I must say, that even in God’s justice, He displays His love. In love, God warns us against destructive decisions and activities. He seeks to protect us from our fallen nature, which is bent toward the things that can destroy us.
Certain activities carry a certain, built-in judgment. If you do certain ungodly things, then as a natural consequence you are going to suffer certain nasty repercussions. Whatever a man sows, that he will also reap (Galatians 6:7). Particular activities and actions automatically bring corresponding consequences.
As you study God’s laws as given in Scripture, you see that, in essence, God prohibited destructive choices—choices that are destructive to your health, to your relationship with your spouse, with your family, with your friends, and destructive to your relationship with God.
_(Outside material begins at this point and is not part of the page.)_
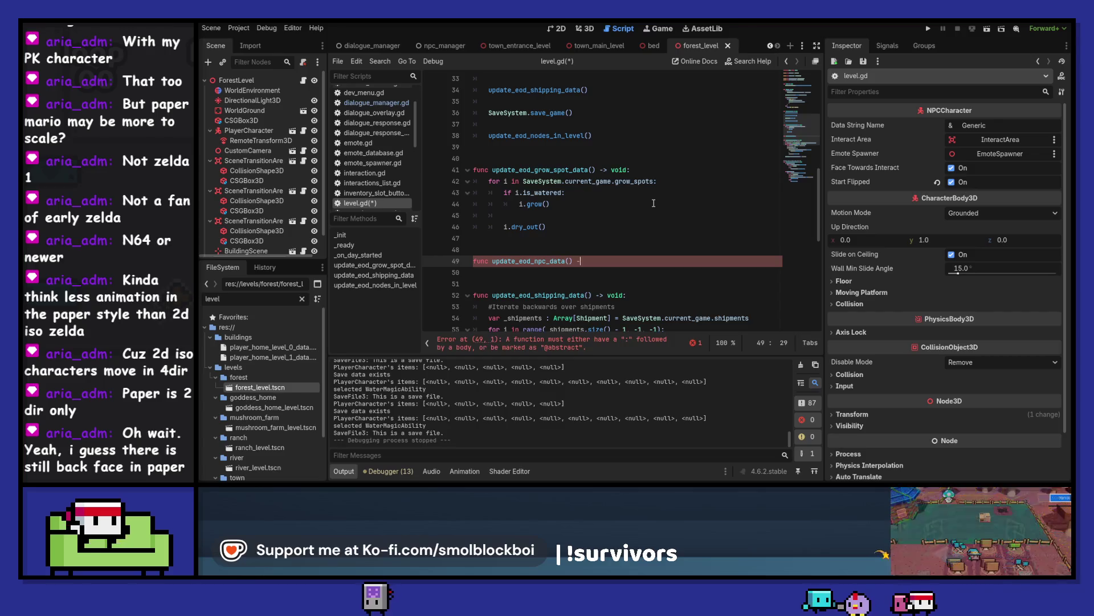
{"action": "key", "text": "Return"}
{"action": "type", "text": "pass"}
He outlawed those things that naturally destroy you. On the other hand, He mandated the things that build you up, that make you a better person and enhance your relationships with others and magnify your relationship with God.
So you cannot fault the law of God. “The law of the Lord is perfect,” the Bible says, “converting the soul: the testimony of the Lord is sure, making wise the simple” (Psalm 19:7). You cannot fault God’s law—and yet we often rebel against it. My flesh wants to do things that God’s law prohibits, the things that by their very nature destroy me. And if I do those things despite what God tells me, I’m going to suffer the inevitable consequences of my rebellion. And so God plainly warns us of the consequences of violating His law—and He does so because He is gracious, not because He isn’t.
I can often do destructive things—and yet God remains compassionate. He sees me in my turmoil. He sees me in my sorrow. He sees me in my grief. He wants me to avoid the things that would destroy me—and He even helps me to avoid them—but I can rebel. I choose to do them anyhow. And so I suffer the consequences.
Even then, however, God is gracious and merciful and full of compassion: “Oh, you poor little child; why would you do that?” He seems to say. And then He reaches down, lifts me out of the pit and sets me on my feet again.
Have you ever had to sit back and watch one of your children make a serious mistake? I think that has to be one of the most frustrating things parents ever have to face. When young adults reach an age when they start making their own decisions, and you see them about to make a choice that you know is wrong and destructive, your heart breaks. You know their decision is going to bring them pain and hurt. And so you do your best to keep them from it. You do everything you possibly can, within the limits of the law. You want to prevent them from injuring or destroying themselves. You want to spare them the terrible pain and sorrow you know is coming. You want so desperately to shield them from all of that—but sometimes they get headstrong. They get stubborn and rebellious and they act against your good judgment, against your pleas, against your advice and counsel and even threats. They go ahead with their plan and there’s not one thing you can do to stop them.
You just have to stand by and wait for the awful cycle to complete itself. When their plans blow up and you find them in horrible pain—the very agony you wanted to spare them from—you step in to pick up the pieces and to help them put their life back together. If only they had listened, they could have avoided all of that!